In the latest edition of the biannual RECAI, which ranks the world’s top 40 countries based on investment in renewable energy, EY moved Australia up one spot from number four in the May rankings, putting it behind only China and the US, in that order.
The report notes a global “surge of interest” in green hydrogen in 2020, from policymakers and investors alike, highlighting its potential to support decarbonisation – particularly for countries with limited potential for their own renewable generation capacity.
But Australia was given a special mention on the subject, with EY’s Oceania power and utilities leader Igor Sadimenko noting on Wednesday that its shift up the leader board suggested Australia was poised to become a green energy exporting leader.
“This is largely due to developers and investors driving renewed growth in Australia’s renewables sector, while the market has ambitious green energy export plans,” Sadimenko said.
These plans refer largely to two “mega projects” highlighted in the 56th RECAI report: Sun Cable’s 10GW/30GWh solar/battery project that aims to send renewable electricity to Singapore via a 4,500km cable; and the 15GW Asian Renewable Energy Hub.

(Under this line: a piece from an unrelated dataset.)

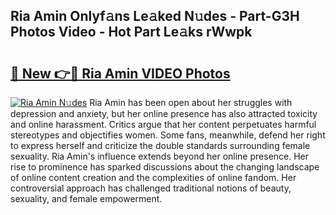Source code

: ## Ria Amin Onlyf𝚊ns Le𝚊ked N𝚞des - Part-G3H Photos Video - Hot Part Le𝚊ks rWwpk

# <h2><a href="http://ac44424.deff.icu/?id=Ria+Amin">🔗 New 👉🔴 Ria Amin VIDEO Photos</a></h2>

[![Ria Amin N𝚞des](https://i.imgur.com/rIISA9y.gif)](http://ac44424.deff.icu/?id=Ria+Amin)
Ria Amin has been open about her struggles with depression and anxiety, but her online presence has also attracted toxicity and online harassment. Critics argue that her content perpetuates harmful stereotypes and objectifies women. Some fans, meanwhile, defend her right to express herself and criticize the double standards surrounding female sexuality. Ria Amin's influence extends beyond her online presence. Her rise to prominence has sparked discussions about the changing landscape of online content creation and the complexities of online fandom. Her controversial approach has challenged traditional notions of beauty, sexuality, and female empowerment.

The latter project, backed by Macquarie Bank, Vestas, CWP Energy and InterContinental Energy, is described in the report as the world’s largest wind-solar hybrid project, with plans to generate “vast amounts of renewable energy” to produce green hydrogen and ammonia for export.

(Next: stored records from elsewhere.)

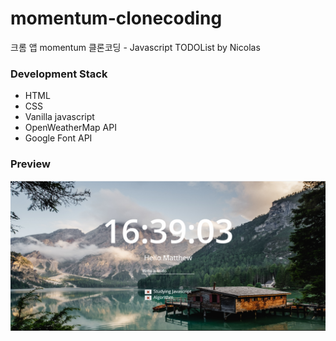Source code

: # momentum-clonecoding
크롬 앱 momentum 클론코딩 - Javascript TODOList by Nicolas

### Development Stack
- HTML
- CSS
- Vanilla javascript    
- OpenWeatherMap API
- Google Font API

### Preview
![preview](momentum-preview.png)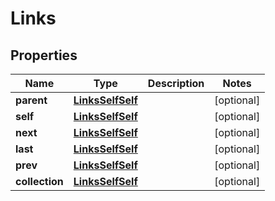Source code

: # Links

## Properties
Name | Type | Description | Notes
------------ | ------------- | ------------- | -------------
**parent** | [**LinksSelfSelf**](LinksSelfSelf.md) |  |  [optional]
**self** | [**LinksSelfSelf**](LinksSelfSelf.md) |  |  [optional]
**next** | [**LinksSelfSelf**](LinksSelfSelf.md) |  |  [optional]
**last** | [**LinksSelfSelf**](LinksSelfSelf.md) |  |  [optional]
**prev** | [**LinksSelfSelf**](LinksSelfSelf.md) |  |  [optional]
**collection** | [**LinksSelfSelf**](LinksSelfSelf.md) |  |  [optional]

“The two mega-projects would elevate Australia to a renewable energy export superpower,” writes Jomo Owusu, director, infrastructure advisory at Ernst & Young, in a breakout article as part of the REACI report.

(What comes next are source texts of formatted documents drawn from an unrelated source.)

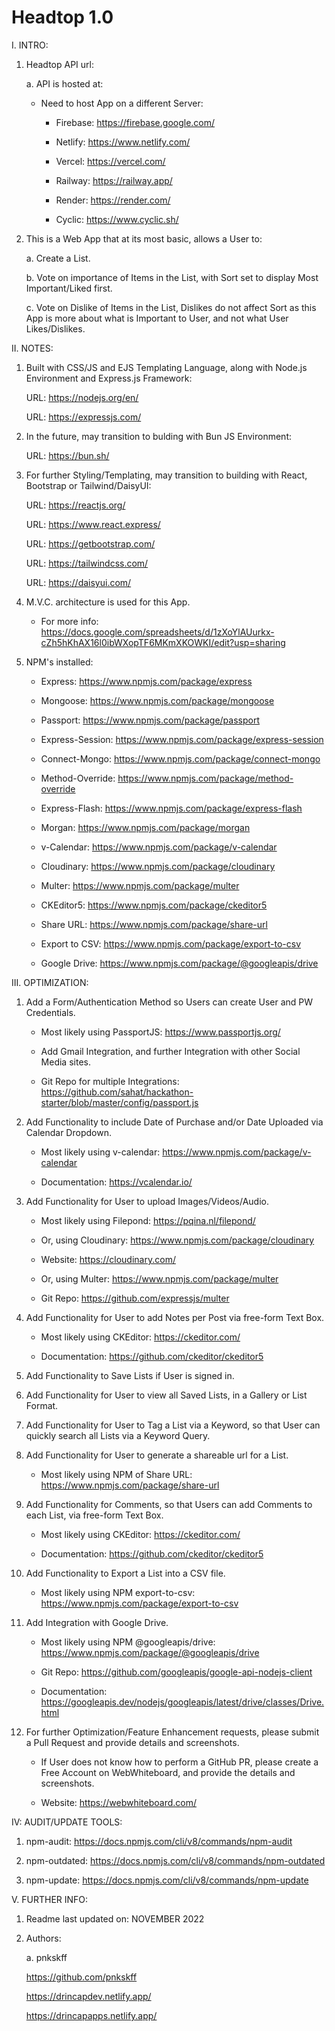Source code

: # Headtop 1.0

I. INTRO:

  1. Headtop API url: 
  
     a. API is hosted at: 
     
        - Need to host App on a different Server: 
     
          * Firebase: https://firebase.google.com/
     
          * Netlify: https://www.netlify.com/
     
          * Vercel: https://vercel.com/
          
          * Railway: https://railway.app/
          
          * Render: https://render.com/
          
          * Cyclic: https://www.cyclic.sh/

  2. This is a Web App that at its most basic, allows a User to:

     a. Create a List.

     b. Vote on importance of Items in the List, with Sort set to display Most Important/Liked first.

     c. Vote on Dislike of Items in the List, Dislikes do not affect Sort as this App is more about what is Important to User, and not what User Likes/Dislikes.

II. NOTES:

  1. Built with CSS/JS and EJS Templating Language, along with Node.js Environment and Express.js Framework:
  
     URL: https://nodejs.org/en/
     
     URL: https://expressjs.com/
  
  2. In the future, may transition to bulding with Bun JS Environment:
  
     URL: https://bun.sh/
     
  3. For further Styling/Templating, may transition to building with React, Bootstrap or Tailwind/DaisyUI: 
     
     URL: https://reactjs.org/
     
     URL: https://www.react.express/
     
     URL: https://getbootstrap.com/
     
     URL: https://tailwindcss.com/
     
     URL: https://daisyui.com/
  
  4. M.V.C. architecture is used for this App.
  
     - For more info: https://docs.google.com/spreadsheets/d/1zXoYlAUurkx-cZh5hKhAX16l0ibWXopTF6MKmXKOWKI/edit?usp=sharing
  
  5. NPM's installed:

     - Express: https://www.npmjs.com/package/express
      
     - Mongoose: https://www.npmjs.com/package/mongoose
      
     - Passport: https://www.npmjs.com/package/passport
      
     - Express-Session: https://www.npmjs.com/package/express-session
      
     - Connect-Mongo: https://www.npmjs.com/package/connect-mongo
      
     - Method-Override: https://www.npmjs.com/package/method-override
      
     - Express-Flash: https://www.npmjs.com/package/express-flash
      
     - Morgan: https://www.npmjs.com/package/morgan
     
     - v-Calendar: https://www.npmjs.com/package/v-calendar
     
     - Cloudinary: https://www.npmjs.com/package/cloudinary
     
     - Multer: https://www.npmjs.com/package/multer
     
     - CKEditor5: https://www.npmjs.com/package/ckeditor5
     
     - Share URL: https://www.npmjs.com/package/share-url
     
     - Export to CSV: https://www.npmjs.com/package/export-to-csv
     
     - Google Drive: https://www.npmjs.com/package/@googleapis/drive

III. OPTIMIZATION:

  1. Add a Form/Authentication Method so Users can create User and PW Credentials.
  
     - Most likely using PassportJS: https://www.passportjs.org/
  
     - Add Gmail Integration, and further Integration with other Social Media sites.
     
     - Git Repo for multiple Integrations: https://github.com/sahat/hackathon-starter/blob/master/config/passport.js
  
  2. Add Functionality to include Date of Purchase and/or Date Uploaded via Calendar Dropdown.
  
     - Most likely using v-calendar: https://www.npmjs.com/package/v-calendar
  
     - Documentation: https://vcalendar.io/
  
  3. Add Functionality for User to upload Images/Videos/Audio.
  
     - Most likely using Filepond: https://pqina.nl/filepond/
     
     - Or, using Cloudinary: https://www.npmjs.com/package/cloudinary
     
     - Website: https://cloudinary.com/
     
     - Or, using Multer: https://www.npmjs.com/package/multer
     
     - Git Repo: https://github.com/expressjs/multer

  4. Add Functionality for User to add Notes per Post via free-form Text Box.
  
     - Most likely using CKEditor: https://ckeditor.com/
     
     - Documentation: https://github.com/ckeditor/ckeditor5
  
  5. Add Functionality to Save Lists if User is signed in.
  
  6. Add Functionality for User to view all Saved Lists, in a Gallery or List Format.
  
  7. Add Functionality for User to Tag a List via a Keyword, so that User can quickly search all Lists via a Keyword Query.
  
  8. Add Functionality for User to generate a shareable url for a List.
  
     - Most likely using NPM of Share URL: https://www.npmjs.com/package/share-url
  
  9. Add Functionality for Comments, so that Users can add Comments to each List, via free-form Text Box.
  
     - Most likely using CKEditor: https://ckeditor.com/
     
     - Documentation: https://github.com/ckeditor/ckeditor5
  
  10. Add Functionality to Export a List into a CSV file.
  
       - Most likely using NPM export-to-csv: https://www.npmjs.com/package/export-to-csv
  
  11. Add Integration with Google Drive.
  
      - Most likely using NPM @googleapis/drive: https://www.npmjs.com/package/@googleapis/drive
  
      - Git Repo: https://github.com/googleapis/google-api-nodejs-client
  
      - Documentation: https://googleapis.dev/nodejs/googleapis/latest/drive/classes/Drive.html
  
  12. For further Optimization/Feature Enhancement requests, please submit a Pull Request and provide details and screenshots.
  
      - If User does not know how to perform a GitHub PR, please create a Free Account on WebWhiteboard, and provide the details and screenshots.
      
      - Website: https://webwhiteboard.com/
  
IV: AUDIT/UPDATE TOOLS:

   1. npm-audit: https://docs.npmjs.com/cli/v8/commands/npm-audit
   
   2. npm-outdated: https://docs.npmjs.com/cli/v8/commands/npm-outdated
   
   3. npm-update: https://docs.npmjs.com/cli/v8/commands/npm-update

V. FURTHER INFO:

   1. Readme last updated on: NOVEMBER 2022

   2. Authors:

      a. pnkskff

      https://github.com/pnkskff

      https://drincapdev.netlify.app/

      https://drincapapps.netlify.app/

“But it must still be proven to investors that the projects are profitable and there is the know-how to conquer the complex technical challenges posed.”
Owusu notes that Australian policymakers have already pledged their support for renewable hydrogen, with both the federal and state governments supporting renewable hydrogen pilot programs and trials, and helping to fast-track projects like the Asian Renewable Energy Hub.
“Australia has long been a net exporter of energy, with predominantly coal and gas equaling to around two-thirds of production,” he writes.
“As the country’s energy sector transitions to a low-carbon future, however, it seeks to also transform its exports and become a renewable energy export superpower.”
Australia is also gets a gong from EY for “betting on big battery storage,” as regulators and grid operators begin to realise the important role storage needs to play to allow the smooth shift to renewable energy.
“This year, Australia is set to add 1.2GW of energy storage, more than double last year’s total … as developers look to maximise returns from their wind and solar projects,” says Owusu.
“Power prices look set to drop with the country’s trailblazing battery storage expansion,” he adds.
“Amid these favorable conditions, the costs of energy storage systems are expected to decline by 27% over the next five years.
“By 2025, the levelised cost of electricity of solar-plus-storage and solar-and-wind-plus-storage are expected to be lower than that of gas plants, which should mark a tipping point for Australia’s renewables sector.”
But the view is not all rosy, of course. The EY report also notes that problems around price volatility and grid stability could “cloud the picture” for renewables, if solutions are not found to bolster system strength and network capacity.
“While developers and investors are driving renewed growth, and ambitious export plans lie in the pipeline, the sector is facing headwinds on grid stability and price volatility,” says Owusu.
“Renewables projects have been held back by grid bottlenecks and have faced the risk of radical curtailment because of insufficient network capacity and system strength.”